[DIRECTIONS] Using the review passage, decide whether each statement agrees with it: (a) The reviewer was satisfied with the baking at Viron on every visit. (b) The Conrad hotel's night bar let the reviewer in while wearing short pants. (c) The Park Hotel offers an unobstructed view of the skyline. For each, answer yes or no and quote the words from the passage that decide it.

[GIVEN PASSAGE]
A complete lunch, together with one glass of white wine costed 8,400 yen. Not a bargain, but worth the experience. The food is of high caliber, and the cooks have some serious skill. The food also feels that it was cooked with confidence -- they know it’s good, so eat up. I am happy I did.
There’s no question that the level of baking is high at Viron, but it’s overpriced. Bread goes from being a staple to an object of fashion and admiration, and is priced accordingly.
Over the course of a few visits, I have tried their croissants, tarts, breads and also sat at the cafe upstairs. Every time I have been satisfied with the level of baking. A puff pastry tart with an almond filling was rich and buttery; the smell of yeast and butter in the croissant was intoxicating; the poolish bread was a solid piece of white bread, while the raspberry-chocolate croissant was simply decadent. But every time I was blown away by the quality, a nagging thought in the back of my head reminded me that I had overpaid for my pleasure.
There are other bakeries in Tokyo, such as Maison Kayser, that deliver comparable quality for slightly cheaper prices. If you don’t care whether the flour came from France, then one of those places might be better for you. But if you’re after a bakery that turns baked goods into objects of desire, then Viron is where you want to be.
First a disclaimer: This review is based solely on the cocktails.
Now that I got that out of the way, they were delicious. I ended up at the Park Hotel because I got kicked out of the nearby Conrad hotel when I dared to show up wearing short pants to their exclusive night bar. The sight of my bare legs was too much for them, so we rode the elevator down and headed for the Park Hotel, where we thought they wouldn’t care as much. And they didn’t. Points for friendliness.
The menu featured most of the classic cocktails, but I was immediately attracted to a strong list of 10-20 original cocktails. I ordered a concoction made with calvados, tonic water, soda water and mint, which was refreshing and balanced. My companion opted for a sweeter cocktail made with cream, benedictine and some other ingredients we couldn’t decipher, and it was also tasty.
We enjoyed our evening admiring the skyline, but unfortunately a few nearby buildings block quite a bit of it, so you might be better off elsewhere for the view.

[ENTRIES SHOWN]

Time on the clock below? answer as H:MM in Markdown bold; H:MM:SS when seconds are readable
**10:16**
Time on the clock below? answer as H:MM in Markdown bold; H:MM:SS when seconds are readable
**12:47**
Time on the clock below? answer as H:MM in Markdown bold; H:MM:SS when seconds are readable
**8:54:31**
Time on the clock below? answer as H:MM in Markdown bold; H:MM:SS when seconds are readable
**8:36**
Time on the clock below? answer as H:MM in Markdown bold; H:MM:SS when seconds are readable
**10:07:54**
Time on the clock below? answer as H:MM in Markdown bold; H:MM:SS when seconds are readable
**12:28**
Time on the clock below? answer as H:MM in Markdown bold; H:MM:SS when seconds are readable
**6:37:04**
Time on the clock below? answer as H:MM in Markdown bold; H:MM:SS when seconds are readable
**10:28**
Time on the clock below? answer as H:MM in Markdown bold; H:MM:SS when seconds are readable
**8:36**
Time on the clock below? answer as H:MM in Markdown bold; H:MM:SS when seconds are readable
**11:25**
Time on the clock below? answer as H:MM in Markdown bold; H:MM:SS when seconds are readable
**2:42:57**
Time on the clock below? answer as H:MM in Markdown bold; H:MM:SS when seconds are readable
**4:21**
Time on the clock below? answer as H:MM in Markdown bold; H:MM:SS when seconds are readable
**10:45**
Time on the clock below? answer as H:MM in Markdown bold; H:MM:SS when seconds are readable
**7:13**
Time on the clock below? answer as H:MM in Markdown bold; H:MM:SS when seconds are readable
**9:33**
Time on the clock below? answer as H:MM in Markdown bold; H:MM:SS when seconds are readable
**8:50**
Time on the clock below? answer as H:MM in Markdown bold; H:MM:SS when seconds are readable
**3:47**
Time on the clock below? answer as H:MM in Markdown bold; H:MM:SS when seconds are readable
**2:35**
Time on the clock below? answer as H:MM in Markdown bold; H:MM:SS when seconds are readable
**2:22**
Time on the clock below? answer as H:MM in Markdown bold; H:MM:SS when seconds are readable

[REPLY TO THE EXERCISE]
(a) Yes: "Every time I have been satisfied with the level of baking."
(b) No: "I got kicked out of the nearby Conrad hotel when I dared to show up wearing short pants to their exclusive night bar."
(c) No: "a few nearby buildings block quite a bit of it"